* _WHAT THE EXERCISE ASKS_: As the answer, set down the lines below from the one containing "M1211 193 1240 267 1199 282 1172 208Z" through the one containing "M901 550 911 571 886 582 877 561Z", exactly and inclusively, and no others.

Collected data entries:
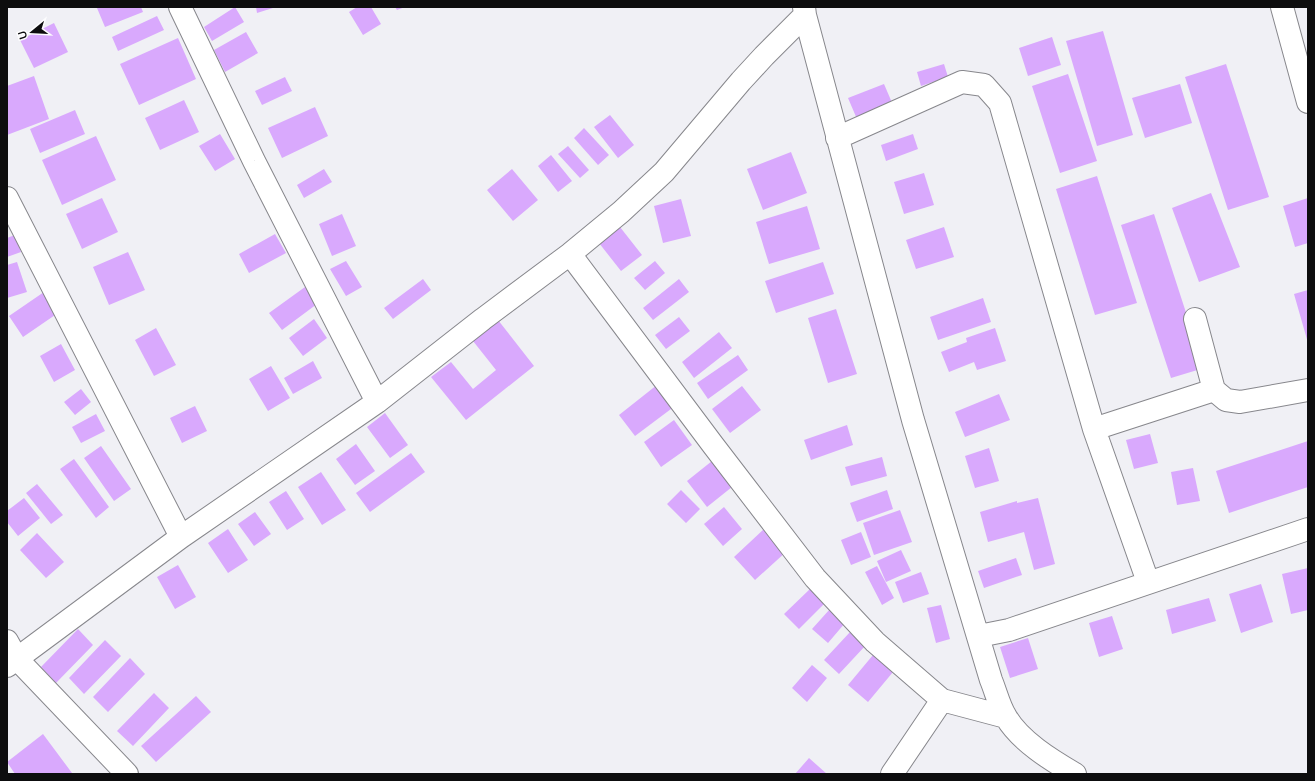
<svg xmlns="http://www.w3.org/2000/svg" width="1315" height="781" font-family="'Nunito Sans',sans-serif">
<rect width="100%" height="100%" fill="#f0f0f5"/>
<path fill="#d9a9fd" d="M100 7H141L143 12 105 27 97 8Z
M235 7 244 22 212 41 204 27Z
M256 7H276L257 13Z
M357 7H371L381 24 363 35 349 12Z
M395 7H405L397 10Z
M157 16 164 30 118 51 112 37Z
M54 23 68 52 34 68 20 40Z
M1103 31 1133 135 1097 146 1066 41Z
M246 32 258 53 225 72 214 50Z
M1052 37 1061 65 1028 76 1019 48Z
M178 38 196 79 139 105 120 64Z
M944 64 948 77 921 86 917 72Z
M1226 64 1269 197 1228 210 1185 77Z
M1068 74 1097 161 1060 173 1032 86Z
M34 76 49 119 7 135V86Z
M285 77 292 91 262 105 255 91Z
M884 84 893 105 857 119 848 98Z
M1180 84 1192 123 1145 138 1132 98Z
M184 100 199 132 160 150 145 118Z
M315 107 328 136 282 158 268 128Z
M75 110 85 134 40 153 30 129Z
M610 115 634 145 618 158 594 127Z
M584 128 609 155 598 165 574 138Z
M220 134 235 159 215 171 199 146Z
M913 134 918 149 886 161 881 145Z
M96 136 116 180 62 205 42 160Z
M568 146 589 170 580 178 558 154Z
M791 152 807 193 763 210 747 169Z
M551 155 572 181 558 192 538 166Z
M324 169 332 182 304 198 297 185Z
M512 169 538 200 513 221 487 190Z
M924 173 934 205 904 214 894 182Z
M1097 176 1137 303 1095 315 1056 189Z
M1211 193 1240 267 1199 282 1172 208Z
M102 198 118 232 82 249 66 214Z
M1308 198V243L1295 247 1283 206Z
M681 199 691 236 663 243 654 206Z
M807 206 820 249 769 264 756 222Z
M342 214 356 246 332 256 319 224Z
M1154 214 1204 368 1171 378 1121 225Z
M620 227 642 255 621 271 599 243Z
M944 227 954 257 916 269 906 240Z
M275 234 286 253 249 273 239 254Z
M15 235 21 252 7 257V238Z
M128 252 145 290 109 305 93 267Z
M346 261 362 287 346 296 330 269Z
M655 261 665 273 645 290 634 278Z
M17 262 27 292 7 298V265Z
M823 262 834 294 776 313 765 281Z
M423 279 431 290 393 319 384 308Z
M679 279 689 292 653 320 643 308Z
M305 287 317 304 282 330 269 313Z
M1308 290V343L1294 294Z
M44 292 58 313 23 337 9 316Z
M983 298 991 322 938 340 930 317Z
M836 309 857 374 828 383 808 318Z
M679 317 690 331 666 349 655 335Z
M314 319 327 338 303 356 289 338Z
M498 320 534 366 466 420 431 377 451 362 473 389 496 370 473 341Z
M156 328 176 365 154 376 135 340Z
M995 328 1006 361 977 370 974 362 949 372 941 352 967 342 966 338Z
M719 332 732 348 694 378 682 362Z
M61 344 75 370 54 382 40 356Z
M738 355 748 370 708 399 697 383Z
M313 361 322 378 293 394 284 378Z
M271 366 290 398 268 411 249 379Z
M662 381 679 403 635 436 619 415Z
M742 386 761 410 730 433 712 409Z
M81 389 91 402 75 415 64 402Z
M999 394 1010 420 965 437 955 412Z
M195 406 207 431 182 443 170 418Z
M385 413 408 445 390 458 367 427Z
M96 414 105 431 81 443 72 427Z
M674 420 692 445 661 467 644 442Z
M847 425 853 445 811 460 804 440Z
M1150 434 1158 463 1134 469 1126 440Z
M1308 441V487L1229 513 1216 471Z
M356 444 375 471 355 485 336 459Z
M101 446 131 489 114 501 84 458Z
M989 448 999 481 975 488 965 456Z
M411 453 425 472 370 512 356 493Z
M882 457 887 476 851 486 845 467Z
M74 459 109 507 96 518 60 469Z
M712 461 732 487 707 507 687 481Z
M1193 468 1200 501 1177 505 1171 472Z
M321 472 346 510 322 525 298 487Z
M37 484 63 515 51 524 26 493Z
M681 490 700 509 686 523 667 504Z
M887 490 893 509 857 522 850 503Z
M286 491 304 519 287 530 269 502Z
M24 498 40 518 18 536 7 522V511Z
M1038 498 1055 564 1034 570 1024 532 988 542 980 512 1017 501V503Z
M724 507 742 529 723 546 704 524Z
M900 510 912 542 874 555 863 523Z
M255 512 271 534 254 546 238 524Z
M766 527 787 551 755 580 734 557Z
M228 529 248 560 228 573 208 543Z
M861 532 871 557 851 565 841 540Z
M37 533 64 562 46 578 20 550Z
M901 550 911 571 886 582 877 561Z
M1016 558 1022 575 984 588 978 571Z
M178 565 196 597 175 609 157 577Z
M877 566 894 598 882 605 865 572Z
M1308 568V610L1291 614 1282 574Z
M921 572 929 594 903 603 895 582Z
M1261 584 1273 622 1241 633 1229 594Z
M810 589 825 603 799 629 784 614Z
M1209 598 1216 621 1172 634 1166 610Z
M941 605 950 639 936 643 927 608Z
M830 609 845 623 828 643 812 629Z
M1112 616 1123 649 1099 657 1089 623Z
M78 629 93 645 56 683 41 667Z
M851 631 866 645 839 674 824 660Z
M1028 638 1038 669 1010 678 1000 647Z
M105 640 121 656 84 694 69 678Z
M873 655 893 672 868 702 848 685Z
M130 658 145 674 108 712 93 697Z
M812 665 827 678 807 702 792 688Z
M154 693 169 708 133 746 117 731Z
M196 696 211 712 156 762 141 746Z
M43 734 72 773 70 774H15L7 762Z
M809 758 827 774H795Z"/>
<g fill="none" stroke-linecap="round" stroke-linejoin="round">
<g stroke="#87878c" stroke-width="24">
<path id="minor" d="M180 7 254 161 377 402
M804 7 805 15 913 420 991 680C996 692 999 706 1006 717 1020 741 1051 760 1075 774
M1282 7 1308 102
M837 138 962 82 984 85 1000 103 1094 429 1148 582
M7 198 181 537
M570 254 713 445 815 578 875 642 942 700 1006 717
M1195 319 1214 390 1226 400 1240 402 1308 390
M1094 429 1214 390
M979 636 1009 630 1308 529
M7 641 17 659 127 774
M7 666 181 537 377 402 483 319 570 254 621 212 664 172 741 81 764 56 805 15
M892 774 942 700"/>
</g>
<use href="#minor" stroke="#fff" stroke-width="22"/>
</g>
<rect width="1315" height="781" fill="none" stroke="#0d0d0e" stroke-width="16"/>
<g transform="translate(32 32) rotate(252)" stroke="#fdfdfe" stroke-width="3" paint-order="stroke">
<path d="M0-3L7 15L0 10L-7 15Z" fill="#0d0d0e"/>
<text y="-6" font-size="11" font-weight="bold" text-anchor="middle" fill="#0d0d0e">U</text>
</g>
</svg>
...
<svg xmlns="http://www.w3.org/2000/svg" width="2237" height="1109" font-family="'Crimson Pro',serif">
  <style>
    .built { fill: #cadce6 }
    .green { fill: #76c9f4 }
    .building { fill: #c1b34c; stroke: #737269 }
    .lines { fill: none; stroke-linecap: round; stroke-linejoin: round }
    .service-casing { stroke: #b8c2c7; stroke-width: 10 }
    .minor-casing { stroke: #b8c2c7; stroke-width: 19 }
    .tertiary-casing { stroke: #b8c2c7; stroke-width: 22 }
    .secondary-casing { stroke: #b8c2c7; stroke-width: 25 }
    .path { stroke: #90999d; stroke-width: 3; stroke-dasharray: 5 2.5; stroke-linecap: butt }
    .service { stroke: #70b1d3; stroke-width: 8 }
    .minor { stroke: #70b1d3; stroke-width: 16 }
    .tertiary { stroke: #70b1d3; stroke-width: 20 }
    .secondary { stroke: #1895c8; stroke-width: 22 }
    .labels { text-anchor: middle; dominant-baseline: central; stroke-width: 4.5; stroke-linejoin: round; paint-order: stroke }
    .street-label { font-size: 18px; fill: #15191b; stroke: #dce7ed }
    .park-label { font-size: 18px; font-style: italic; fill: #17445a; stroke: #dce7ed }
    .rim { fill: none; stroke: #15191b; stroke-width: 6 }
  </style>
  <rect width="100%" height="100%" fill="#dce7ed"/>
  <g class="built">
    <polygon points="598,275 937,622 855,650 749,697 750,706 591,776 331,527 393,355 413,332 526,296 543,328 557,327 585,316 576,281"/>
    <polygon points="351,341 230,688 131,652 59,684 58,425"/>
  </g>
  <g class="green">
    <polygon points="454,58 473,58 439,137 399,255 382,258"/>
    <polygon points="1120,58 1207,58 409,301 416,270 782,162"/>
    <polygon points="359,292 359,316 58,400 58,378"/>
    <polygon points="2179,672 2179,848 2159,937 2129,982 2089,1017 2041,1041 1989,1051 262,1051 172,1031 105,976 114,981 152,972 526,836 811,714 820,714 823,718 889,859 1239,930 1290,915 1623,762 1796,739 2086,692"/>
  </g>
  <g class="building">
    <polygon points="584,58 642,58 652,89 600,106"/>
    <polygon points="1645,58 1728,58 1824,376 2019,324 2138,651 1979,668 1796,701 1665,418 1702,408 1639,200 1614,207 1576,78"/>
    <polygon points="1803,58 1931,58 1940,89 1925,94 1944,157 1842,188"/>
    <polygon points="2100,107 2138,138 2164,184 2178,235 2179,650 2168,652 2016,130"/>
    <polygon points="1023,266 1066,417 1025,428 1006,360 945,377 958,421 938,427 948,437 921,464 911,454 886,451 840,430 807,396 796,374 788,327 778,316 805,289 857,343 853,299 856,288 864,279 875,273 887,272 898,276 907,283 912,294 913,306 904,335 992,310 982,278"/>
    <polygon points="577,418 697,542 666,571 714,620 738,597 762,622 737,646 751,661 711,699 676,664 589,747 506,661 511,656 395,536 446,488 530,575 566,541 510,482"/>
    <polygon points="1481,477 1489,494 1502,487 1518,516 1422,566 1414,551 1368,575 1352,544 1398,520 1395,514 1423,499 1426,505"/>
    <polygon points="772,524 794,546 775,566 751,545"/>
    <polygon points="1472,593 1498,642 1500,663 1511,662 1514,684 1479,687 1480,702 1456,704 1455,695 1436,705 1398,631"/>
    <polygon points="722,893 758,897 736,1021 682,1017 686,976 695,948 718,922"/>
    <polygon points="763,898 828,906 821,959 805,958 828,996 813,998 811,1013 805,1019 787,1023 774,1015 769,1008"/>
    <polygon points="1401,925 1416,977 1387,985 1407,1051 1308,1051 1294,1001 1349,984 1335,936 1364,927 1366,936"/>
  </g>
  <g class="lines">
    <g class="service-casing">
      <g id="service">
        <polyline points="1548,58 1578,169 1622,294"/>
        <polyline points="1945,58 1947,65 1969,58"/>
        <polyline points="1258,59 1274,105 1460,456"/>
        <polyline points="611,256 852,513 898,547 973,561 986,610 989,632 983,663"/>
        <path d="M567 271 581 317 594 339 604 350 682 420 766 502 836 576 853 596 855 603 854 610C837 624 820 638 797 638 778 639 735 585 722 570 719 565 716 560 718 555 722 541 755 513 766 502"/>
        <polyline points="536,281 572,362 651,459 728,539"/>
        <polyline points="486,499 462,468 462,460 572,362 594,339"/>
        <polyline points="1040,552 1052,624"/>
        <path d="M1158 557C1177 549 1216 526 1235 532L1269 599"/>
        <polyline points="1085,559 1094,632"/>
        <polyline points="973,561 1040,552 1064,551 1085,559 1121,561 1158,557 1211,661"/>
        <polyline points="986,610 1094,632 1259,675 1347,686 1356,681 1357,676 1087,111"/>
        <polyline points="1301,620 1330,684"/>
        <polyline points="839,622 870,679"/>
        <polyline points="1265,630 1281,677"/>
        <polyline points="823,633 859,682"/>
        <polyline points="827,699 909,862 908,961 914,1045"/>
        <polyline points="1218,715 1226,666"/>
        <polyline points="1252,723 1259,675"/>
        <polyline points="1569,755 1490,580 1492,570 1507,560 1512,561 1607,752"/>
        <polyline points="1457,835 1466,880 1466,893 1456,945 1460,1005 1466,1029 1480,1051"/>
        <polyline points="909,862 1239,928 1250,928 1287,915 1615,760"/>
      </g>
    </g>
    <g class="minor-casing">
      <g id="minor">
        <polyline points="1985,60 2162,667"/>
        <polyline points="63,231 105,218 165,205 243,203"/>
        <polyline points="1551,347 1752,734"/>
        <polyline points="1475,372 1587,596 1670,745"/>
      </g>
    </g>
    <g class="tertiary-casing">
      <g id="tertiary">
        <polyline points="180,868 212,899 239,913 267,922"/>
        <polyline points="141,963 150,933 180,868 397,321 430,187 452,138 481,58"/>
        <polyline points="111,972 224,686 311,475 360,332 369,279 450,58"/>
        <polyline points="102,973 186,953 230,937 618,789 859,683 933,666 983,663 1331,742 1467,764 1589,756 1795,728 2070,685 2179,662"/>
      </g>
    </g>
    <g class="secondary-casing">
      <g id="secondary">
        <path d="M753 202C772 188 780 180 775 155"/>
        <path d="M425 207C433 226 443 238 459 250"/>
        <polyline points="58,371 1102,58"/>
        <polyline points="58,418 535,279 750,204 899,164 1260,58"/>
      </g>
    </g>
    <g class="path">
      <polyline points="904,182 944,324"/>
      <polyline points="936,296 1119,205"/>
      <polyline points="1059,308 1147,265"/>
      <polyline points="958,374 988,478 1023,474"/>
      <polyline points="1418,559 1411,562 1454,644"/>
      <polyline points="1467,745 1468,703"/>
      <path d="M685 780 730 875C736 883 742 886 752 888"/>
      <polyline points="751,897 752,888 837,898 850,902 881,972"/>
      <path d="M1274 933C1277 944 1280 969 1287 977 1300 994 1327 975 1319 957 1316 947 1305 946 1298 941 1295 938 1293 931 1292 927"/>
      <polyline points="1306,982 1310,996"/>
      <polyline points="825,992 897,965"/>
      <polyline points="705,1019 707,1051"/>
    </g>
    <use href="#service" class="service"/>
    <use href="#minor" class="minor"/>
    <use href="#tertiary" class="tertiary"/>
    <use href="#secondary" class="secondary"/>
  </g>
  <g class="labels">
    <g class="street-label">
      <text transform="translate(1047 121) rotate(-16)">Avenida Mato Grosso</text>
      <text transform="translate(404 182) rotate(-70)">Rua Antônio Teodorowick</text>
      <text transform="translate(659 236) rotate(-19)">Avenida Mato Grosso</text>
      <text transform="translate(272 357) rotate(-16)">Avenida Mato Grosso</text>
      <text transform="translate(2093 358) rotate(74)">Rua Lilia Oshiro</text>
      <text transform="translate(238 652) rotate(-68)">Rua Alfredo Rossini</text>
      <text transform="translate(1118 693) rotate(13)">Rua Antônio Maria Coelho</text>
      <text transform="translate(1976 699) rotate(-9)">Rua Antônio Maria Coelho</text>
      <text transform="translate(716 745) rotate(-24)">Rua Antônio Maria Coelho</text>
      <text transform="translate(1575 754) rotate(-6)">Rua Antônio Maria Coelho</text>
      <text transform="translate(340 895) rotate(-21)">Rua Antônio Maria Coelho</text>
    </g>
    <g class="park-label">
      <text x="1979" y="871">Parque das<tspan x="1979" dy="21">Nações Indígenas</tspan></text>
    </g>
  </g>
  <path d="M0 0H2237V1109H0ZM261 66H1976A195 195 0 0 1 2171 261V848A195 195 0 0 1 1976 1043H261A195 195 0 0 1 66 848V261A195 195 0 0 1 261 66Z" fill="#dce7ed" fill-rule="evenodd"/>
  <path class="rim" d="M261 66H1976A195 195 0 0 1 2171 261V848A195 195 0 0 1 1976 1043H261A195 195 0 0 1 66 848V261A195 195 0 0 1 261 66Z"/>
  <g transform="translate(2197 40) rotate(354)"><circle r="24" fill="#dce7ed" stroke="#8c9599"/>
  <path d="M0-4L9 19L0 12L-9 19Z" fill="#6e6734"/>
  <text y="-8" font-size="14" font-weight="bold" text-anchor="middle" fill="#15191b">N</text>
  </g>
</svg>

* _ANSWER BOX_:
M1211 193 1240 267 1199 282 1172 208Z
M102 198 118 232 82 249 66 214Z
M1308 198V243L1295 247 1283 206Z
M681 199 691 236 663 243 654 206Z
M807 206 820 249 769 264 756 222Z
M342 214 356 246 332 256 319 224Z
M1154 214 1204 368 1171 378 1121 225Z
M620 227 642 255 621 271 599 243Z
M944 227 954 257 916 269 906 240Z
M275 234 286 253 249 273 239 254Z
M15 235 21 252 7 257V238Z
M128 252 145 290 109 305 93 267Z
M346 261 362 287 346 296 330 269Z
M655 261 665 273 645 290 634 278Z
M17 262 27 292 7 298V265Z
M823 262 834 294 776 313 765 281Z
M423 279 431 290 393 319 384 308Z
M679 279 689 292 653 320 643 308Z
M305 287 317 304 282 330 269 313Z
M1308 290V343L1294 294Z
M44 292 58 313 23 337 9 316Z
M983 298 991 322 938 340 930 317Z
M836 309 857 374 828 383 808 318Z
M679 317 690 331 666 349 655 335Z
M314 319 327 338 303 356 289 338Z
M498 320 534 366 466 420 431 377 451 362 473 389 496 370 473 341Z
M156 328 176 365 154 376 135 340Z
M995 328 1006 361 977 370 974 362 949 372 941 352 967 342 966 338Z
M719 332 732 348 694 378 682 362Z
M61 344 75 370 54 382 40 356Z
M738 355 748 370 708 399 697 383Z
M313 361 322 378 293 394 284 378Z
M271 366 290 398 268 411 249 379Z
M662 381 679 403 635 436 619 415Z
M742 386 761 410 730 433 712 409Z
M81 389 91 402 75 415 64 402Z
M999 394 1010 420 965 437 955 412Z
M195 406 207 431 182 443 170 418Z
M385 413 408 445 390 458 367 427Z
M96 414 105 431 81 443 72 427Z
M674 420 692 445 661 467 644 442Z
M847 425 853 445 811 460 804 440Z
M1150 434 1158 463 1134 469 1126 440Z
M1308 441V487L1229 513 1216 471Z
M356 444 375 471 355 485 336 459Z
M101 446 131 489 114 501 84 458Z
M989 448 999 481 975 488 965 456Z
M411 453 425 472 370 512 356 493Z
M882 457 887 476 851 486 845 467Z
M74 459 109 507 96 518 60 469Z
M712 461 732 487 707 507 687 481Z
M1193 468 1200 501 1177 505 1171 472Z
M321 472 346 510 322 525 298 487Z
M37 484 63 515 51 524 26 493Z
M681 490 700 509 686 523 667 504Z
M887 490 893 509 857 522 850 503Z
M286 491 304 519 287 530 269 502Z
M24 498 40 518 18 536 7 522V511Z
M1038 498 1055 564 1034 570 1024 532 988 542 980 512 1017 501V503Z
M724 507 742 529 723 546 704 524Z
M900 510 912 542 874 555 863 523Z
M255 512 271 534 254 546 238 524Z
M766 527 787 551 755 580 734 557Z
M228 529 248 560 228 573 208 543Z
M861 532 871 557 851 565 841 540Z
M37 533 64 562 46 578 20 550Z
M901 550 911 571 886 582 877 561Z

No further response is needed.